[Collected data entries]
# # # #

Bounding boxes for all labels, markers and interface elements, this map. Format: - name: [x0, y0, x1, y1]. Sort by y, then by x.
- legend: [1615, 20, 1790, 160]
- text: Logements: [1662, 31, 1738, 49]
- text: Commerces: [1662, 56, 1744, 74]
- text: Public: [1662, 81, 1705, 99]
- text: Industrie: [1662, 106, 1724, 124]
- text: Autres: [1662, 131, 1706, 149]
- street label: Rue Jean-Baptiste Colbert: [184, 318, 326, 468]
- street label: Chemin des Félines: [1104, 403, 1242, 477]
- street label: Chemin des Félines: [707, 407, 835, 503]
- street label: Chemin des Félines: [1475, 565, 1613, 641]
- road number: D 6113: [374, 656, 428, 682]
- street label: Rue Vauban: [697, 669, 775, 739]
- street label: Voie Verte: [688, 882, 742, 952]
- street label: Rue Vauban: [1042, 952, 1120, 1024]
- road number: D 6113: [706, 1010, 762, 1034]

# # # #

(WHAT IS NEEDED)
Give all the records again. Match them exactly.

(YOUR SOLUTION)
Bounding boxes for all labels, markers and interface elements, this map. Format: - name: [x0, y0, x1, y1]. Sort by y, then by x.
- legend: [1615, 20, 1790, 160]
- text: Logements: [1662, 31, 1738, 49]
- text: Commerces: [1662, 56, 1744, 74]
- text: Public: [1662, 81, 1705, 99]
- text: Industrie: [1662, 106, 1724, 124]
- text: Autres: [1662, 131, 1706, 149]
- street label: Rue Jean-Baptiste Colbert: [184, 318, 326, 468]
- street label: Chemin des Félines: [1104, 403, 1242, 477]
- street label: Chemin des Félines: [707, 407, 835, 503]
- street label: Chemin des Félines: [1475, 565, 1613, 641]
- road number: D 6113: [374, 656, 428, 682]
- street label: Rue Vauban: [697, 669, 775, 739]
- street label: Voie Verte: [688, 882, 742, 952]
- street label: Rue Vauban: [1042, 952, 1120, 1024]
- road number: D 6113: [706, 1010, 762, 1034]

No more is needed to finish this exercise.